I have used potassium carbonate without problem. I'm surprised at the salty taste; usually the saltiness is associated with sodium, not potassium. How much did you add, and what was the initial acid level?

Ken


----------



## Rock (Nov 24, 2011)

Try Calcium bi-carbonate post ferment next time.


----------



## Minnesotamaker (Nov 24, 2011)

I've noticed the taste too with potassium carbonate. But I wouldn't really call it salty like sodium chloride. The best way I can describe it is an aftertaste or "mouth feel" that would be be there if the wine was salted.


----------



## BigMac (Nov 25, 2011)

Hello corkscrew.

Cold stabilization is part of the process after the addition of Potassium Carbonate. 
So your next step is to build a temperature controller for your freezer and convince your wife (or significant other) that this is just temporary.

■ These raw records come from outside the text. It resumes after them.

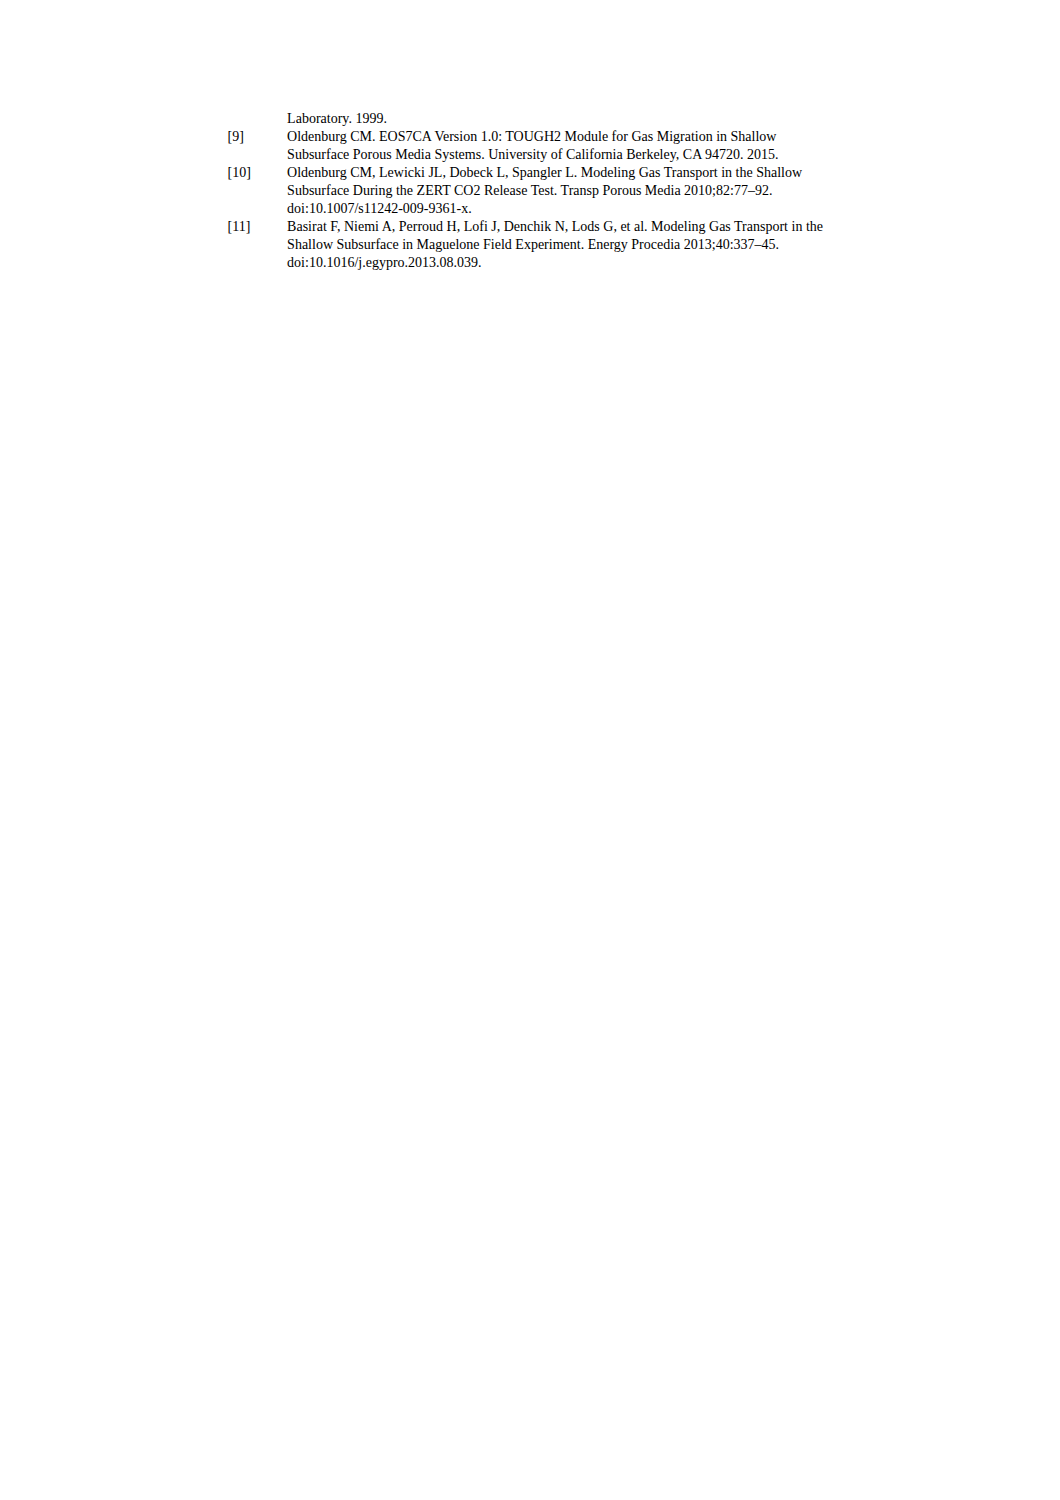Laboratory. 1999.
[9]
Oldenburg CM. EOS7CA Version 1.0: TOUGH2 Module for Gas Migration in Shallow Subsurface Porous Media Systems. University of California Berkeley, CA 94720. 2015.
[10]
Oldenburg CM, Lewicki JL, Dobeck L, Spangler L. Modeling Gas Transport in the Shallow Subsurface During the ZERT CO2 Release Test. Transp Porous Media 2010;82:77–92. doi:10.1007/s11242-009-9361-x.
[11]
Basirat F, Niemi A, Perroud H, Lofi J, Denchik N, Lods G, et al. Modeling Gas Transport in the Shallow Subsurface in Maguelone Field Experiment. Energy Procedia 2013;40:337–45. doi:10.1016/j.egypro.2013.08.039.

Do not tell her right away that you are going to need the freezer for one or two months!! You have to ease her into it.

Here is a link to temperature controller. It still needs wiring. 
http://www.grainger.com/Grainger/items/3ZP77?Pid=search

Good luck.
Jim


----------



## LJPelletier (Nov 25, 2011)

BigMac said:


> Hello corkscrew.
> 
> Cold stabilization is part of the process after the addition of Potassium Carbonate.
> So your next step is to build a temperature controller for your freezer and convince your wife (or significant other) that this is just temporary. *Do not tell her right away that you are going to need the freezer for one or two months!!* You have to ease her into it.
> ...



Ahahahahahaaa


----------